Text summarization with Amazon SageMaker and Hugging Face
The use of modern digital services and communication generates data that are growing at zettabyte scale. Text summarization is a helpful technique in understanding large amounts of text data because it creates a subset of contextually meaningful information from source documents. Hugging Face and AWS have a partnership to seamlessly integrate the HuggingFace library into Amazon SageMaker to enable developers and data scientists to get started with NLP on AWS more easily. Hugging Face’s 400 pretrained text summarization models can be easily deployed using the summarization pipeline Hugging Face transformer API. This blog post is a good starting point to learn how to quickly experiment and select suitable Hugging Face text summarization models and deploy them on Amazon SageMaker.
Build a news-based real-time alert system with Twitter, Amazon SageMaker, and Hugging Face
In industries like insurance, law enforcement, first respondents and government agencies, the ability to process news and social media feeds in near real time can allow them to respond immediately as events unfold. If you are thinking about such an use case, this blog post can guide you on building a real-time alert system on AWS that consumes news alerts from social media and classify the alerts using a pre-trained model from Hugging Face Hub deployed on Amazon SageMaker.
NLP@Community
The World’s Largest Open Multilingual Language Model
BLOOM is the first multilingual LLM (Large Language Model) trained completely transparently to make LLMs accessible to academia, nonprofits, and smaller research labs.
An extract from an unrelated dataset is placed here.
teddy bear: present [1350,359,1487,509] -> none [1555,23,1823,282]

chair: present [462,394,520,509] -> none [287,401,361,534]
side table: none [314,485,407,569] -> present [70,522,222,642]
With its 176 billion parameters, BLOOM is able to generate text in 46 natural languages and 13 programming languages and will be the very first LLM with over 100B parameters for almost all of these languages. It is hoped that BLOOM will be the seed for a living family of models that will grow in the future through the community.
The Curious Case of LaMDA, the AI that Claimed to Be Sentient
In this article, the author discusses the recent controversial claim that Google’s LaMDA maybe sentient by examining the suppositions of the claim.